## What is needed
In the listing below, locate the line with "Researchquestions(Q1-Q3)ontheroleof TE-facilitated evolution" and the line with "Figure 8. Relationship", then output both and everything between them exactly, minus any pictures.

## Task input
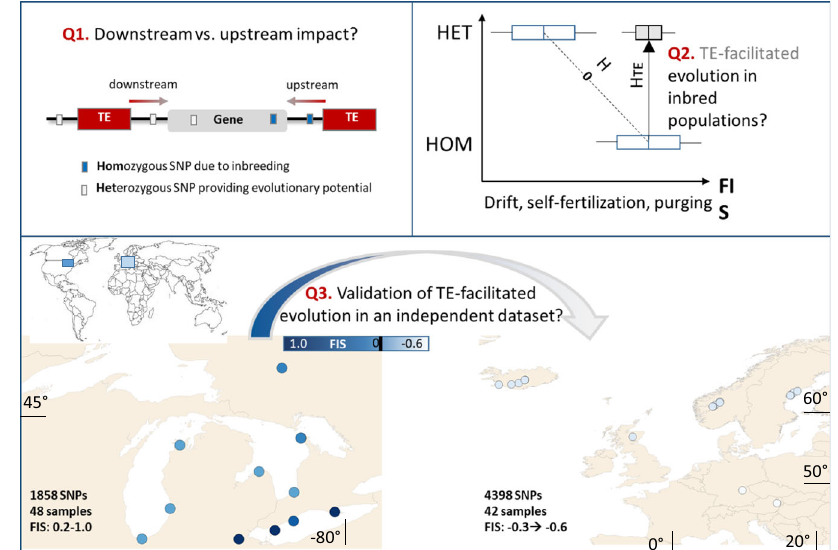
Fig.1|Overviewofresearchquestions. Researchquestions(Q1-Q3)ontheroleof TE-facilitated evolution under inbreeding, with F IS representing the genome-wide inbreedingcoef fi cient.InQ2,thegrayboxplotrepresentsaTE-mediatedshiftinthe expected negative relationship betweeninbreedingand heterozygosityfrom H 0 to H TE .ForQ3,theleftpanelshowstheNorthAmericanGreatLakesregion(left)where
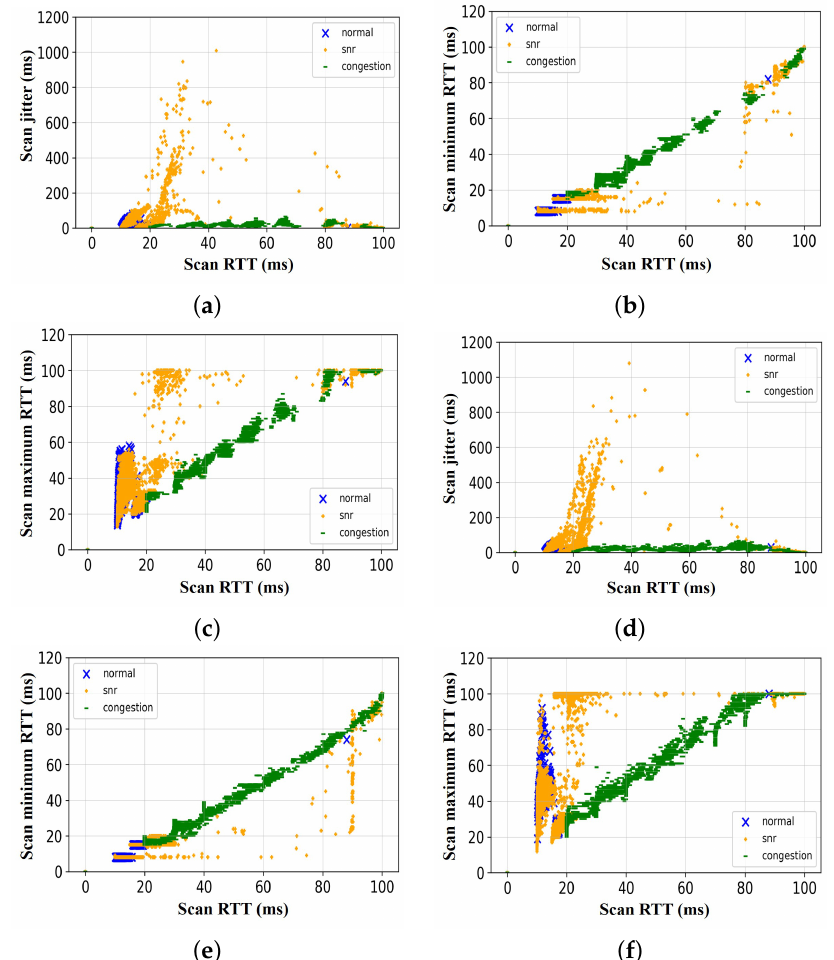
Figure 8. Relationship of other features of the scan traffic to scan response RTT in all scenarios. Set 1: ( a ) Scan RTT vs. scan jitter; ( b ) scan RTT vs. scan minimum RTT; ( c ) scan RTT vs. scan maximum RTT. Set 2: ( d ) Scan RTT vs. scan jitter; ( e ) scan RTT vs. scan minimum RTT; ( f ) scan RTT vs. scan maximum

* * *

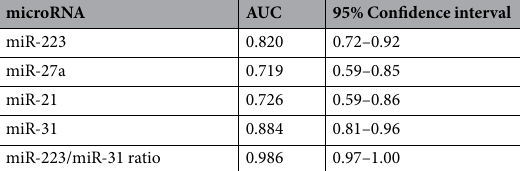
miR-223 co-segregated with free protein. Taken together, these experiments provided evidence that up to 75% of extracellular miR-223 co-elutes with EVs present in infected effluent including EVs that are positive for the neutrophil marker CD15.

---

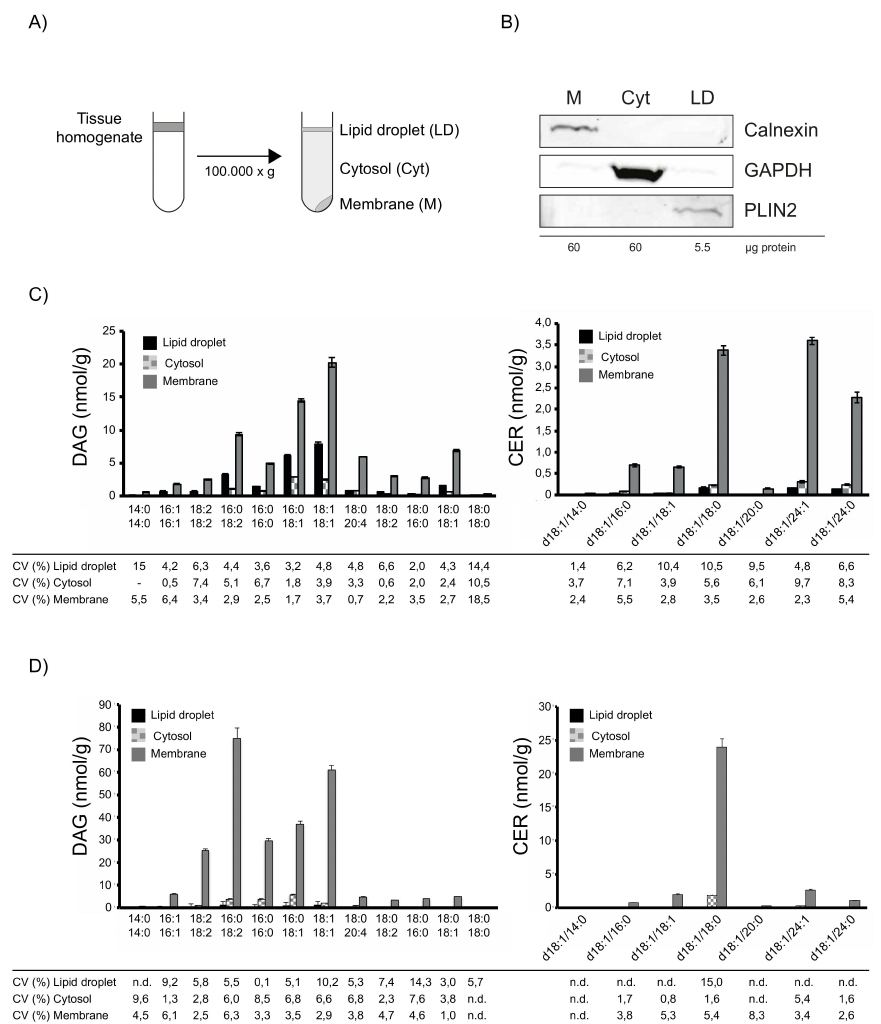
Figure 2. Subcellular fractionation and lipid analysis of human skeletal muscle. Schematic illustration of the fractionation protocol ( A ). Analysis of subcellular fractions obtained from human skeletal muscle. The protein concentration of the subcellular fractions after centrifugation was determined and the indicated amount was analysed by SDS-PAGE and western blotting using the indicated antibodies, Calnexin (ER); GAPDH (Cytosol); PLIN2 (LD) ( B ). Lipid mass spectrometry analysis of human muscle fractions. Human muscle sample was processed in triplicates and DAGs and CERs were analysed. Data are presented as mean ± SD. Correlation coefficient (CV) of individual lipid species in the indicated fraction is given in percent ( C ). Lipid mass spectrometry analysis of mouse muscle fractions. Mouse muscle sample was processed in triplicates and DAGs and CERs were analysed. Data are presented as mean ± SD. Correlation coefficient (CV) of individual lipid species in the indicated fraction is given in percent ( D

## Written solution
Fig.1|Overviewofresearchquestions. Researchquestions(Q1-Q3)ontheroleof TE-facilitated evolution under inbreeding, with F IS representing the genome-wide inbreedingcoef fi cient.InQ2,thegrayboxplotrepresentsaTE-mediatedshiftinthe expected negative relationship betweeninbreedingand heterozygosityfrom H 0 to H TE .ForQ3,theleftpanelshowstheNorthAmericanGreatLakesregion(left)where
Figure 8. Relationship of other features of the scan traffic to scan response RTT in all scenarios. Set 1: ( a ) Scan RTT vs. scan jitter; ( b ) scan RTT vs. scan minimum RTT; ( c ) scan RTT vs. scan maximum RTT. Set 2: ( d ) Scan RTT vs. scan jitter; ( e ) scan RTT vs. scan minimum RTT; ( f ) scan RTT vs. scan maximum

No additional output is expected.